U beschrijft hoe ten tijde van cholera maatschappelijke elites lang een blinde vlek hielden: cholera kon, ondanks overweldigend bewijs van het tegendeel, niet van vervuild drinkwater komen. Het kwam van kwalijke gaswolken, een idee dat toen een grote rol speelden in het medische denken. Moeten we onze omgang met dieren nu zien als zo’n blinde vlek?

„Dat zou je kunnen zeggen. Het is politiek, commercieel en maatschappelijk nog niet haalbaar te spreken over het sterk verminderen van onze consumptieve omgang met dieren. Bij malaria en cholera duurde het generaties voordat de oorzaak en oplossing algeheel geaccepteerd waren. Dat moerassen schadelijk waren en een slechte riolering gevaarlijk. Er waren brede sociale bewegingen voor nodig om de zaken vooruit te helpen, van onderop. Er zijn nu al wel mensen die weinig of vlees eten, maar vlees is zo’n essentieel onderdeel van leefpatronen en culturen, dat een maatschappelijk omslag nog ver weg is. Moralisme over vlees werkt nu nog polariserend en daarom averechts. Ik geloof meer in nudging. Het is bijvoorbeeld duidelijk geworden dat veel rood vlees eten schadelijk is voor je gezondheid. En er is een ontwikkeling gaande dat mensen graag gezond willen eten. Via die weg wordt hopelijk het aandeel vlees in ons menu gaandeweg minder.”

Waar valt verder winst te halen als het gaat om onze weerstand tegen nieuwe virussen?

„De epidemioloog Larry Brilliant zei eens dat uitbraken onvermijdelijk zijn, maar pandemieën optioneel. We moeten daarom veel meer geld steken in de vroege detectie van nieuwe virussen, zodat we ze in de kiem kunnen smoren. Daar valt nog veel te winnen. Ten tijde van de publicatie van mijn boek had nog niet de helft van de landen zijn WHO-verplichtingen op orde voor het snel melden van nieuwe virussen en ziektes.
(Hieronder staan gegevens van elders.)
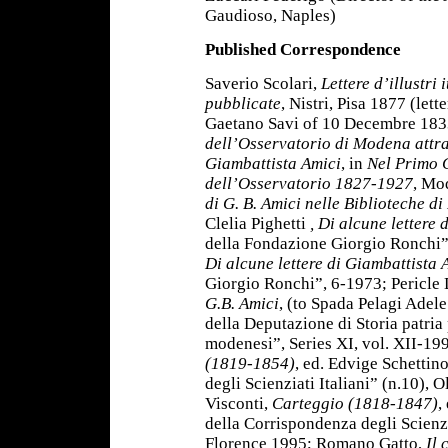
Gaudioso, Naples)
Published Correspondence
Saverio Scolari,
Lettere d’illustri 
pubblicate
, Nistri, Pisa 1877 (let
Gaetano Savi of 10 Decembre 1833
dell’Osservatorio di Modena attra
Giambattista Amici
, in
Nel Primo 
dell’Osservatorio 1827-1927
, Mo
di G. B. Amici nelle Biblioteche di
Clelia Pighetti
, Di alcune lettere
della Fondazione Giorgio Ronchi”,
Di alcune lettere di Giambattista A
Giorgio Ronchi”, 6-1973; Pericle D
G.B. Amici
, (to Spada Pelagi Adele
della Deputazione di Storia patria
modenesi”, Series XI, vol. XII-1
(1819-1854)
, ed. Edvige Schettin
degli Scienziati Italiani” (n.10),
Visconti,
Carteggio (1818-1847)
,
della Corrispondenza degli Scienzia
Florence 1995; Romano Gatto,
Il 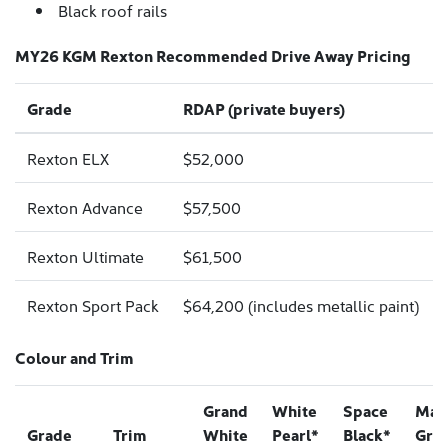
Black roof rails
MY26 KGM Rexton Recommended Drive Away Pricing
Grade
RDAP (private buyers)
Rexton ELX
$52,000
Rexton Advance
$57,500
Rexton Ultimate
$61,500
Rexton Sport Pack
$64,200 (includes metallic paint)
Colour and Trim
Grand
White
Space
Mar
Grade
Trim
White
Pearl*
Black*
Gre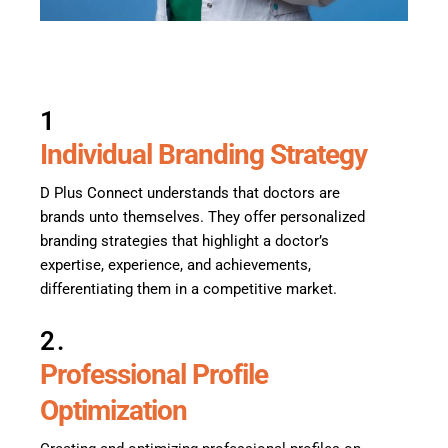
1
Individual Branding Strategy
D Plus Connect understands that doctors are
brands unto themselves. They offer personalized
branding strategies that highlight a doctor’s
expertise, experience, and achievements,
differentiating them in a competitive market.
2.
Professional Profile
Optimization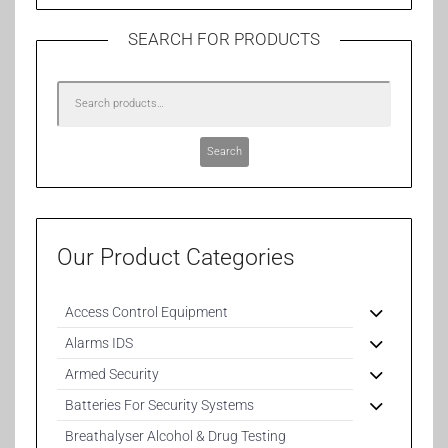
SEARCH FOR PRODUCTS
Search
Our Product Categories
Access Control Equipment
Alarms IDS
Armed Security
Batteries For Security Systems
Breathalyser Alcohol & Drug Testing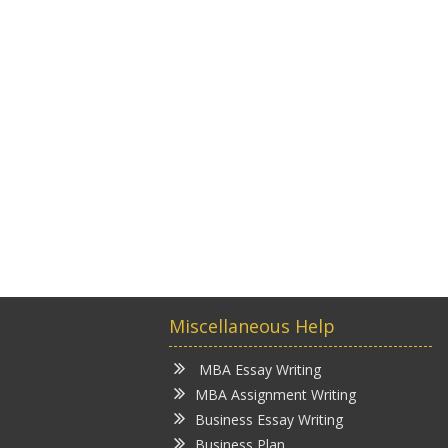
Miscellaneous Help
MBA Essay Writing
MBA Assignment Writing
Business Essay Writing
Business Plan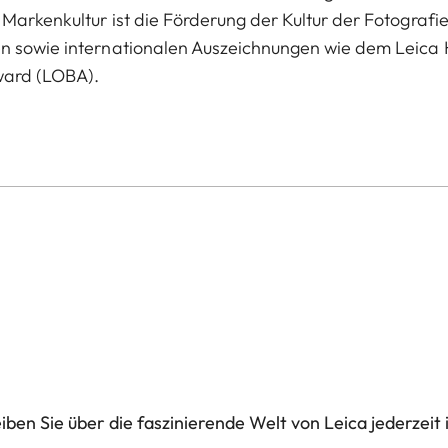
Markenkultur ist die Förderung der Kultur der Fotografie
en sowie internationalen Auszeichnungen wie dem Leica 
ward (LOBA).
ben Sie über die faszinierende Welt von Leica jederzeit 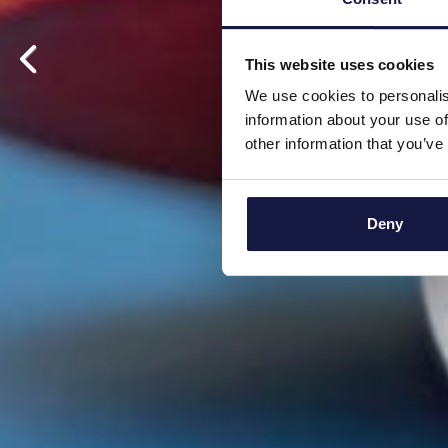
This website uses cookies
We use cookies to personalis
information about your use of
other information that you’ve
Deny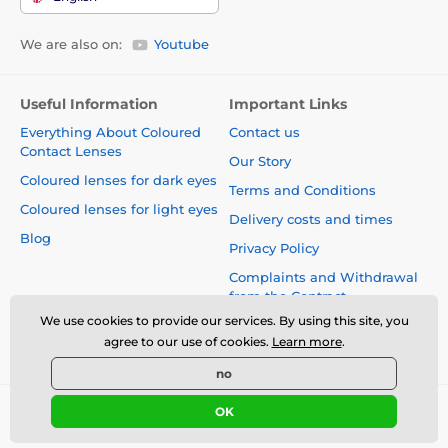
We are also on:
Youtube
Useful Information
Important Links
Everything About Coloured
Contact us
Contact Lenses
Our Story
Coloured lenses for dark eyes
Terms and Conditions
Coloured lenses for light eyes
Delivery costs and times
Blog
Privacy Policy
Complaints and Withdrawal
from the Contract
We use cookies to provide our services. By using this site, you
Safety and quality without
agree to our use of cookies.
Learn more
.
compromise
no
OK
© 2026 www.luciferlenses.co.uk ⦁ E-shop created by
SIMPLIA.cz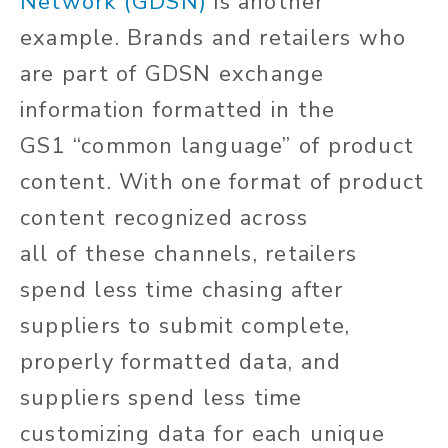
Network (GDSN)
is another
example.
Brands and retailers who
are part of GDSN exchange
information formatted in the
GS1
“
common language
”
of product
content.
With one format of product
content recognized across
all
of
these channels, retailers
spend less time chasing after
suppliers to submit complete,
properly formatted data, and
suppliers spend less time
customizing data for each unique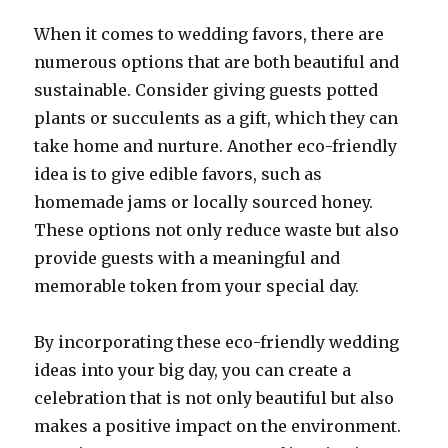
When it comes to wedding favors, there are
numerous options that are both beautiful and
sustainable. Consider giving guests potted
plants or succulents as a gift, which they can
take home and nurture. Another eco-friendly
idea is to give edible favors, such as
homemade jams or locally sourced honey.
These options not only reduce waste but also
provide guests with a meaningful and
memorable token from your special day.
By incorporating these eco-friendly wedding
ideas into your big day, you can create a
celebration that is not only beautiful but also
makes a positive impact on the environment.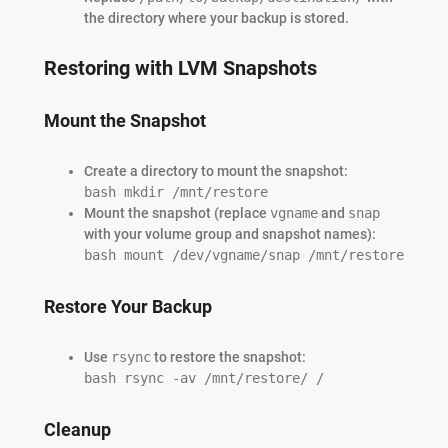
the directory where your backup is stored.
Restoring with LVM Snapshots
Mount the Snapshot
Create a directory to mount the snapshot:
bash mkdir /mnt/restore
Mount the snapshot (replace
vgname
and
snap
with your volume group and snapshot names):
bash mount /dev/vgname/snap /mnt/restore
Restore Your Backup
Use
rsync
to restore the snapshot:
bash rsync -av /mnt/restore/ /
Cleanup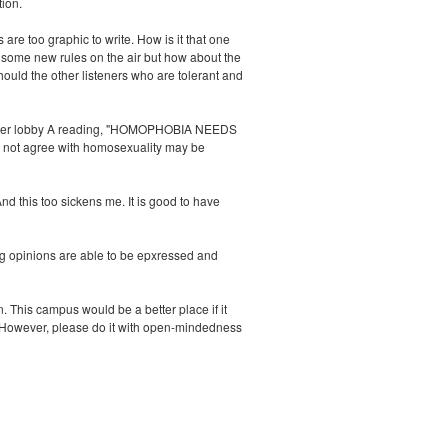
tion.
 too graphic to write. How is it that one
r some new rules on the air but how about the
ould the other listeners who are tolerant and
n Wismer lobby A reading, "HOMOPHOBIA NEEDS
 not agree with homosexuality may be
nd this too sickens me. It is good to have
g opinions are able to be epxressed and
 This campus would be a better place if it
ir. However, please do it with open-mindedness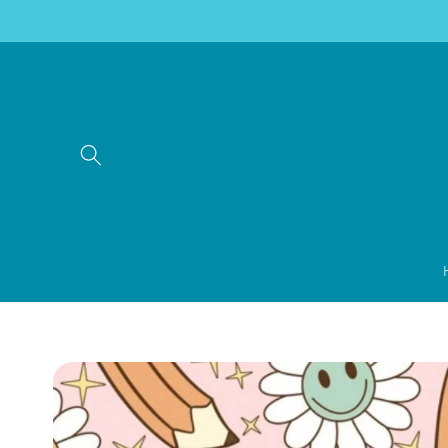
Skip to
content
Skip to
product
information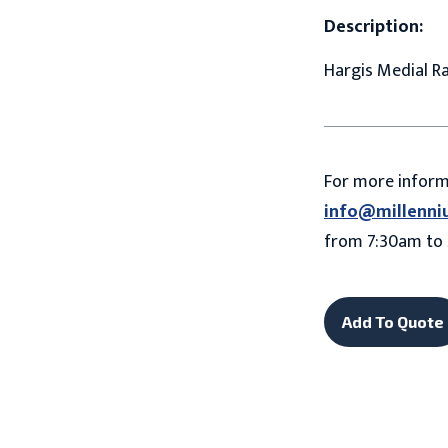
Description:
Hargis Medial Ra
For more infor
info@millenni
from 7:30am to 
Add To Quote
„Na de ebola-epidemie tuigde [de vorige president Barack] Obama het Predict-programma op, om nieuwe virussen eerder te kunnen detecteren. Trump zette het stop, en hij dreigt nu ook betalingen aan de WHO te stoppen. Terwijl we de surveillance juist moeten opvoeren. In hotspots waar de vernietiging van ecosystemen snel gaat, of waar veel met dieren gesleept wordt, zouden we veel alerter kunnen zijn.

„Daarnaast zie ik veel in de benadering die onehealth wordt genoemd: de gezondheid van mens, dier en ecosysteem zijn nauw verweven. Daar moeten we ons bewust van zijn, daar moeten we naar handelen. In de VS is er bijvoorbeeld de EcoHealth Alliance van de ecoloog Peter Daszak, die artsen, dierenartsen en ecologen nader tot elkaar wil brengen.”

Uw boek was af in 2016. Hoe was het om de processen die u beschreven had, voor uw ogen opnieuw te zien gebeuren?

„Om eerlijk te zijn: afschuwelijk. Mijn hart breekt bij al het lijden en alle doden die dit virus veroorzaakt.

„Je schrijft boeken – en ik niet alleen, want over dit onderwerp zijn tal van boeken verschenen – in de hoop dat mensen een fenomeen beter begrijpen. Je wilt constructief zijn, informeren en zo bijdragen aan een betere wereld. Dit boek kwam duidelijk te laat. Dat voelt nu heel futiel en verdrietig.”